[[ Source extract open ]]

Maritime Heritage MinnesotaMaritime Heritage Minnesota, a non-profit that investigates maritime archaeological sites in the upper Midwest and elsewhere, has published a book about its work in North Carolina. Authored by MHM principal Ann Merriman, North Carolina Schooners 1815-1911: A History of Shipping, Civil War Confiscations, Archaeological Sites, and the S. R. Fowle and Son Company of Washington, NC, was published to coincide with the sesquicentennial of the Civil War.

The book tells the story of North Carolina mariners and the confiscations of schooners as Civil War prizes, many of which were used as sunken obstructions in the rivers and sounds. Other schooners were taken for Confederate service during the war. Some of these vessels are now nautical archaeological schooner sites, including the Cypress Landing Shipwreck of Chocowinity Bay, the schooner Isabella Ellis in the Roanoke River, and the schooner M. C. Etheridge/Black Warrior in the Pasquotank River.

[[ Source extract closed ]]
[[ Supplied data open ]]

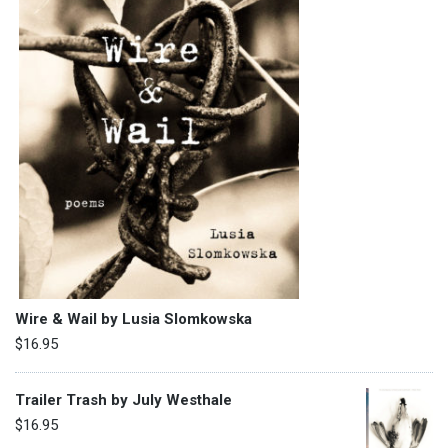
Wire & Wail by Lusia Slomkowska
$
16.95
Trailer Trash by July Westhale
$
16.95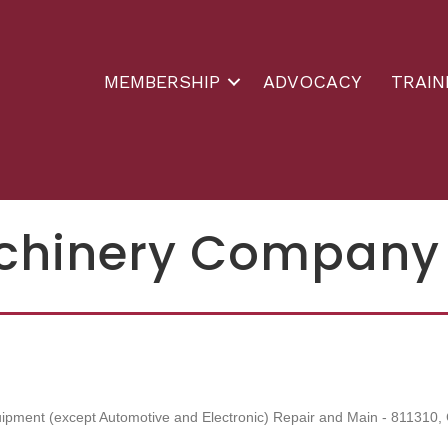
MEMBERSHIP
ADVOCACY
TRAIN
chinery Company
ipment (except Automotive and Electronic) Repair and Main - 811310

[[ Supplied data closed ]]

Instructions for the task
Write what follows the final sentence of the passage on the North Carolina schooners book, continuing it in the same style. The rows are not required for what comes next.

Result of this exercise
The book grew out of Merriman's master thesis that focused on the shipping enrollments and registries for the ports of Elizabeth City, Edenton, Plymouth, Washington, Ocracoke, New Bern, and Beaufort. The book has been expanded to include Wilmington as well. the shipping firm of S. R. Fowle and Son is investigated through three surviving shipping ledgers and the stories of their schooners. The book is illustrated with color charts, modern color photographs, and period photographs and drawings.

The book is available for Amazon Kindle and mobile devices running the free Kindle app. The price is $4.99.

Maritime Heritage Minnesota is planning another book for publication later this year on the CSS Curlew, a Confederate gunboat sunk during the Battle of Roanoke Island in 1862.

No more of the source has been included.